American cinema was starting to find its feet as well. Boris Karloff would get an early role in the interesting, but not entirely successful, tale of murder and mesmerism, The Bells. But Karloff wouldn't become a star until the 1930s. If any one actor was the face of horror for the 1920s it wasn't Karloff, Conrad Veidt or even Max Shreck, it was Lon Chaney, the man of 1000 faces. Kicking off the decade with The Penalty, Chaney established himself as a great actor, a few years later he took on Quasimodo in The Hunchback of Notre Dame and raised his profile even further. But It was his take on Erik in The Phantom of the Opera that really made him a star name. Covered with so much make-up that Chaney had to rely on his expressive eyes and body-language to make the character believable, Chaney created one of the great sympathetic monsters. The film itself still ranks as the greatest adaptation of Leroux's novel and nobody has even approached Chaney's performance, it's one of the true iconic screen portrayals of a literary character, inside and out of horror. Amazingly, it wasn't even to be Chaney's greatest performance of the decade.
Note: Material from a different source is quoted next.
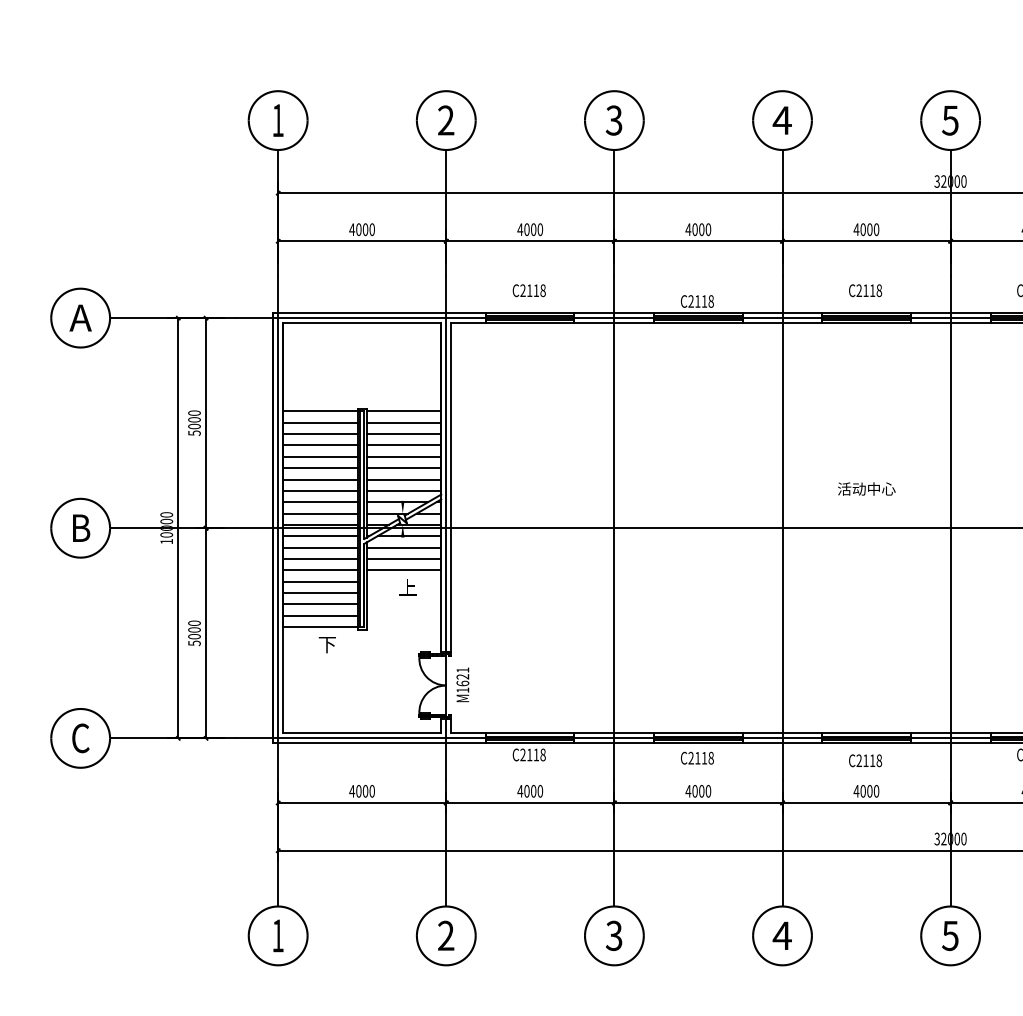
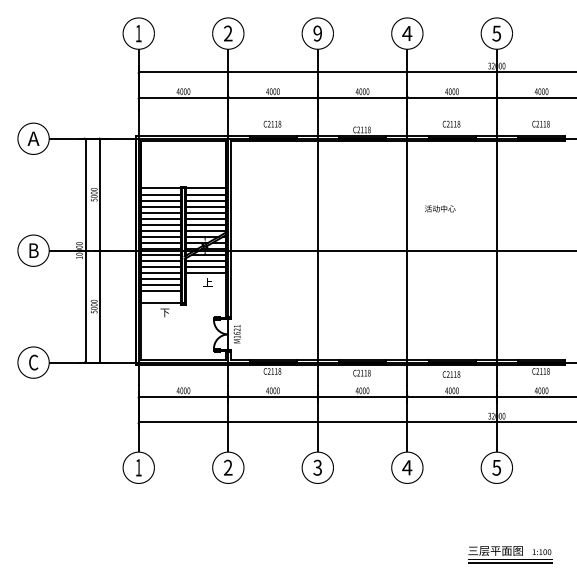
text: (613, 120) -> (317, 33), 3 -> 9
text: (867, 488) -> (440, 208), moved
line: (320, 616) -> (161, 297), removed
The creative partnership between Chaney and Tod Browning is something to be savoured, they were truly one of the greatest of all director/actor collaborations. The two made a series of films together including The Unholy Three, the legendary lost film, London After Midnight and The Unknown. The Unknown is the finest of the Browning/Chaney collaborations and features the greatest performance of Chaney's all-too-short career. The Unknown stars Chaney as a murderous circus knife-thrower, Alonzo the Armless. On the run from the police, he has a double-thumb that will easily identify him as a murderer. He's forced to hide the fact that he has arms and hide out in the small circus. In a remarkable display of physical prowess, Chaney uses his feet as his hands, learning to throw knives and do practically everything else with his feet. The Unknown is a dark and perverse tale that would be a distressing offering in any era. Chaney was also one of the great  make-up artists of his time, creating unique and memorable characters and basically breaking as much new ground in that field as he was with his acting. Just compare his Quasimodo to his Erik to Alonzo the Armless and you'll see what a versatile and creative genius he really was. Browning's non-Chaney films of the 20s, like The Show, while incredibly impressive, suffered somewhat from his absence. Chaney died in 1930, he was just 47 and if he'd lived longer then the entire history of horror could have been different. You can only begin to imagine what his Dracula or Frankenstein would have been like.

Literature wasn't neglected in the 20s either. A new star was born in the form of H.P. Lovecraft. He wouldn't achieve any real fame until much later but the 1920s saw him producing such classics as Nyarlathotep, From Beyond, The Statement of Randolph Carter, The Outsider, Herbert West: Re-Animator, The Rats in the Walls, The Call of Cthulhu, Cool Air, Pickman's Model, The Case of Charles Dexter Ward, The Colour Out of Space and The Dunwich Horror, along with the deeply influential, Supernatural Horror in Literature essay. The success of Lovecraft was thanks in large part to the magazine Weird Tales that began publication in 1923, Weird Tales became a genre landmark, introducing the world to many of the finest writers and artists who worked in the field and its reputation as one of the greatest horror magazines is well deserved. The more traditional ghost story was also still going strong. E.F. Benson and Walter de la Mere published incredible work like  Mrs Amworth and Seaton's Aunt and M.R. James was still publishing collections like A Warning to the Curious and Other Stories and Wailing Well, both of which contained several of his greatest works. The Japanese Poe, Edogawa Rampo published a series of disturbing gems and reflecting the strength of the horror story was the publication of Not At Night: Tales That Freeze the Blood, one of the first great anthology collections.

The 20s brought us German expressionism, the Cthulhu mythos, the films of the tragic Lon Chaney and one of the iconic depictions of a vampire, but horror was just learning to walk. The 30s were around the corner and with them they'd bring new stars, one of the great horror studios, and the first of the legendary horror radio shows.